◆ **TASK BRIEF**: Reproduce the material below with every "Write" swapped for "Produce" and nothing else altered. Leave out the pictures.

◆ **PROVIDED MATERIAL**:
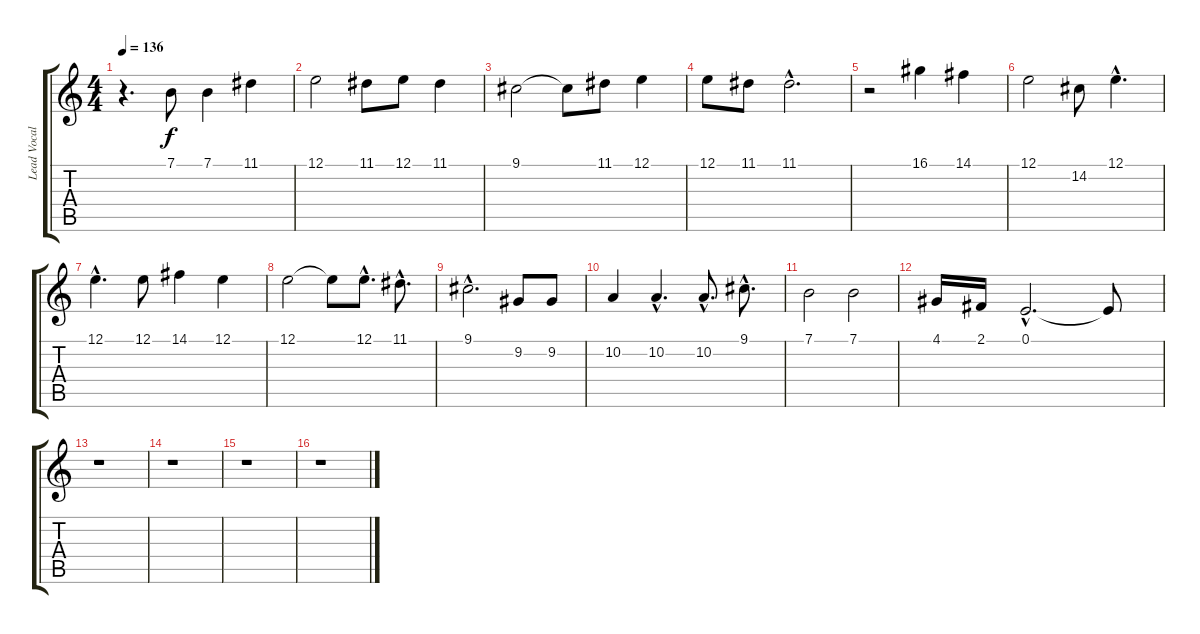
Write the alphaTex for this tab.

\track ("Lead Vocal, Jimmy" "Lead Vocal") {instrument synthvoice}
\staff {score tabs}
\tuning (E4 B3 G3 D3 A2 E2) {hide}
\ts (4 4)
\tempo 136
\clef g2
\ks c
r.4{d dy f} 7.1.8 7.1.4 11.1.4 |
12.1.2 11.1.8 12.1.8 11.1.4 |
9.1.2 9.1{t}.8 11.1.8 12.1.4 |
12.1.8 11.1.8 11.1{hac}.2{d} |
r.2 16.1.4 14.1.4 |
12.1.2 14.2.8 12.1{hac}.4{d} |
12.1{hac}.4{d} 12.1.8 14.1.4 12.1.4 |
12.1.2 12.1{t}.8 12.1{hac}.8{d} 11.1{hac}.8{d} |
9.1{hac}.2{d} 9.2.8 9.2.8 |
10.2.4 10.2{hac}.4{d} 10.2{hac}.8{d} 9.1{hac}.8{d} |
7.1.2 7.1.2 |
4.1.16 2.1.16 0.1{hac}.2{d} 0.1{t}.8 |
r.1 |
r.1 |
r.1 |
r.1
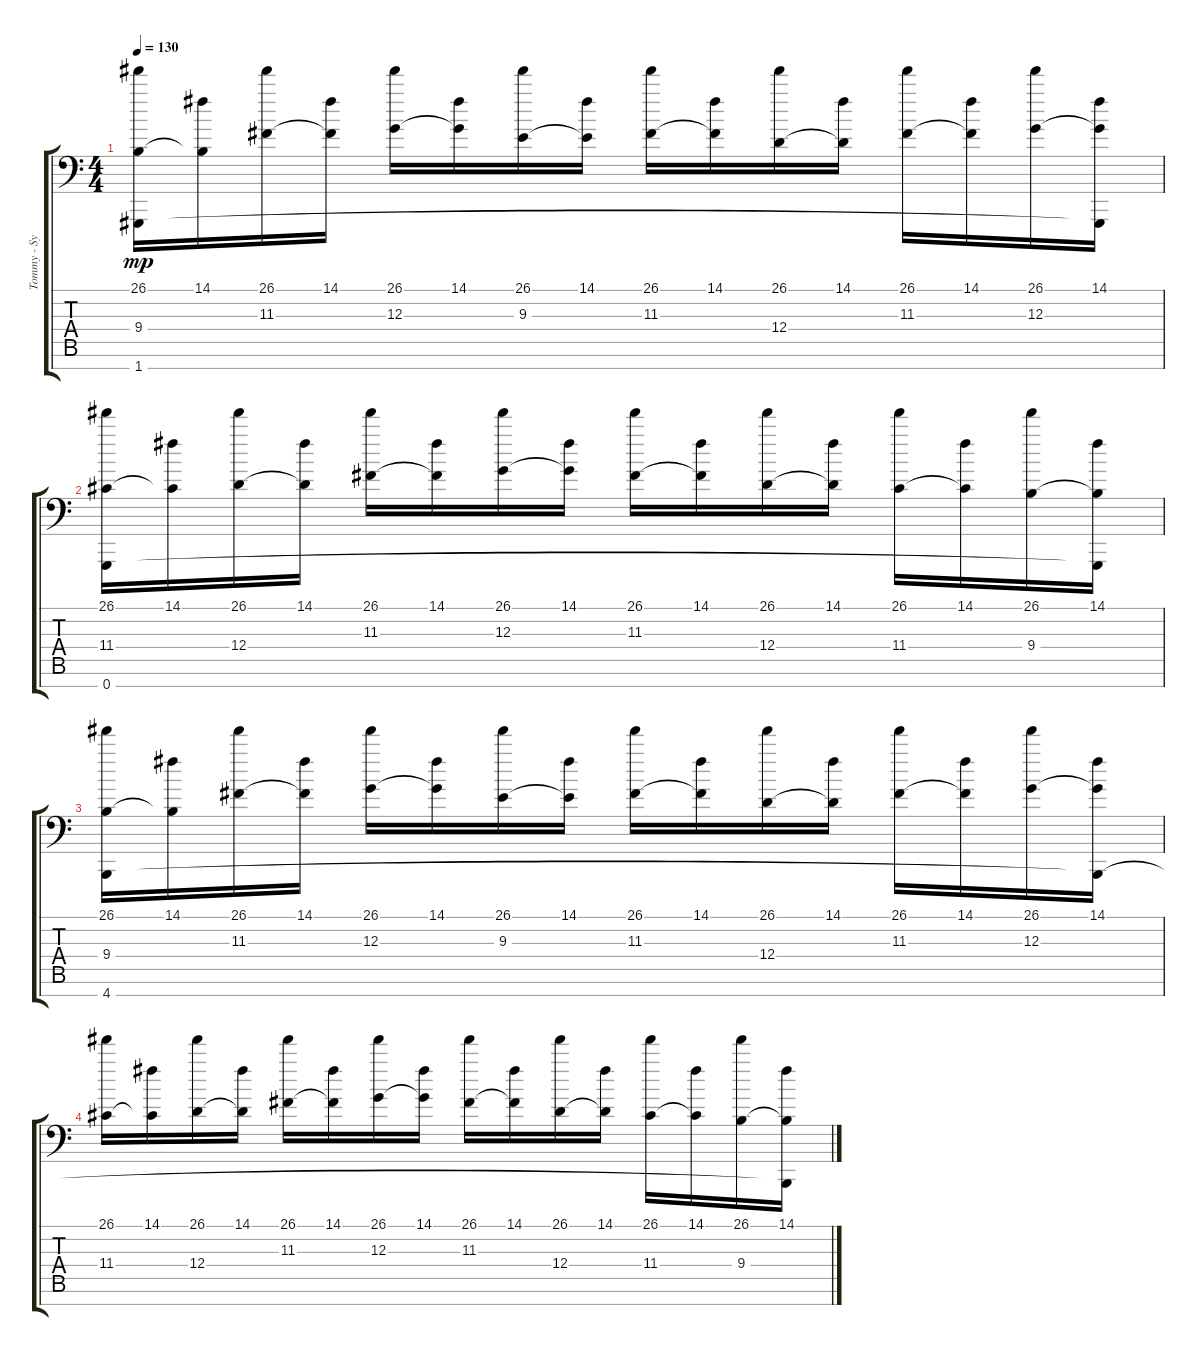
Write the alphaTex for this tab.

\track ("Tommy - Synth" "Tommy - Sy") {instrument harpsichord}
\staff {score tabs}
\tuning (E4 B3 G3 D3 A2 E2 G1) {hide}
\ts (4 4)
\tempo 130
\clef f4
\ks c
(26.1 9.4 1.7).16{dy mp} (14.1 9.4{t}).16 (26.1 11.3).16 (14.1 11.3{t}).16 (26.1 12.3).16 (14.1 12.3{t}).16 (26.1 9.3).16 (14.1 9.3{t}).16 (26.1 11.3).16 (14.1 11.3{t}).16 (26.1 12.4).16 (14.1 12.4{t}).16 (26.1 11.3).16 (14.1 11.3{t}).16 (26.1 12.3).16 (14.1 12.3{t} 1.7{t}).16 |
(26.1 11.4 0.7).16 (14.1 11.4{t}).16 (26.1 12.4).16 (14.1 12.4{t}).16 (26.1 11.3).16 (14.1 11.3{t}).16 (26.1 12.3).16 (14.1 12.3{t}).16 (26.1 11.3).16 (14.1 11.3{t}).16 (26.1 12.4).16 (14.1 12.4{t}).16 (26.1 11.4).16 (14.1 11.4{t}).16 (26.1 9.4).16 (14.1 9.4{t} 0.7{t}).16 |
(26.1 9.4 4.7).16 (14.1 9.4{t}).16 (26.1 11.3).16 (14.1 11.3{t}).16 (26.1 12.3).16 (14.1 12.3{t}).16 (26.1 9.3).16 (14.1 9.3{t}).16 (26.1 11.3).16 (14.1 11.3{t}).16 (26.1 12.4).16 (14.1 12.4{t}).16 (26.1 11.3).16 (14.1 11.3{t}).16 (26.1 12.3).16 (14.1 12.3{t} 4.7{t}).16 |
(26.1 11.4).16 (14.1 11.4{t}).16 (26.1 12.4).16 (14.1 12.4{t}).16 (26.1 11.3).16 (14.1 11.3{t}).16 (26.1 12.3).16 (14.1 12.3{t}).16 (26.1 11.3).16 (14.1 11.3{t}).16 (26.1 12.4).16 (14.1 12.4{t}).16 (26.1 11.4).16 (14.1 11.4{t}).16 (26.1 9.4).16 (14.1 9.4{t} 4.7{t}).16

◆ **RESPONSE TO THE TASK**:
Produce the alphaTex for this tab.

\track ("Lead Vocal, Jimmy" "Lead Vocal") {instrument synthvoice}
\staff {score tabs}
\tuning (E4 B3 G3 D3 A2 E2) {hide}
\ts (4 4)
\tempo 136
\clef g2
\ks c
r.4{d dy f} 7.1.8 7.1.4 11.1.4 |
12.1.2 11.1.8 12.1.8 11.1.4 |
9.1.2 9.1{t}.8 11.1.8 12.1.4 |
12.1.8 11.1.8 11.1{hac}.2{d} |
r.2 16.1.4 14.1.4 |
12.1.2 14.2.8 12.1{hac}.4{d} |
12.1{hac}.4{d} 12.1.8 14.1.4 12.1.4 |
12.1.2 12.1{t}.8 12.1{hac}.8{d} 11.1{hac}.8{d} |
9.1{hac}.2{d} 9.2.8 9.2.8 |
10.2.4 10.2{hac}.4{d} 10.2{hac}.8{d} 9.1{hac}.8{d} |
7.1.2 7.1.2 |
4.1.16 2.1.16 0.1{hac}.2{d} 0.1{t}.8 |
r.1 |
r.1 |
r.1 |
r.1
Produce the alphaTex for this tab.

\track ("Tommy - Synth" "Tommy - Sy") {instrument harpsichord}
\staff {score tabs}
\tuning (E4 B3 G3 D3 A2 E2 G1) {hide}
\ts (4 4)
\tempo 130
\clef f4
\ks c
(26.1 9.4 1.7).16{dy mp} (14.1 9.4{t}).16 (26.1 11.3).16 (14.1 11.3{t}).16 (26.1 12.3).16 (14.1 12.3{t}).16 (26.1 9.3).16 (14.1 9.3{t}).16 (26.1 11.3).16 (14.1 11.3{t}).16 (26.1 12.4).16 (14.1 12.4{t}).16 (26.1 11.3).16 (14.1 11.3{t}).16 (26.1 12.3).16 (14.1 12.3{t} 1.7{t}).16 |
(26.1 11.4 0.7).16 (14.1 11.4{t}).16 (26.1 12.4).16 (14.1 12.4{t}).16 (26.1 11.3).16 (14.1 11.3{t}).16 (26.1 12.3).16 (14.1 12.3{t}).16 (26.1 11.3).16 (14.1 11.3{t}).16 (26.1 12.4).16 (14.1 12.4{t}).16 (26.1 11.4).16 (14.1 11.4{t}).16 (26.1 9.4).16 (14.1 9.4{t} 0.7{t}).16 |
(26.1 9.4 4.7).16 (14.1 9.4{t}).16 (26.1 11.3).16 (14.1 11.3{t}).16 (26.1 12.3).16 (14.1 12.3{t}).16 (26.1 9.3).16 (14.1 9.3{t}).16 (26.1 11.3).16 (14.1 11.3{t}).16 (26.1 12.4).16 (14.1 12.4{t}).16 (26.1 11.3).16 (14.1 11.3{t}).16 (26.1 12.3).16 (14.1 12.3{t} 4.7{t}).16 |
(26.1 11.4).16 (14.1 11.4{t}).16 (26.1 12.4).16 (14.1 12.4{t}).16 (26.1 11.3).16 (14.1 11.3{t}).16 (26.1 12.3).16 (14.1 12.3{t}).16 (26.1 11.3).16 (14.1 11.3{t}).16 (26.1 12.4).16 (14.1 12.4{t}).16 (26.1 11.4).16 (14.1 11.4{t}).16 (26.1 9.4).16 (14.1 9.4{t} 4.7{t}).16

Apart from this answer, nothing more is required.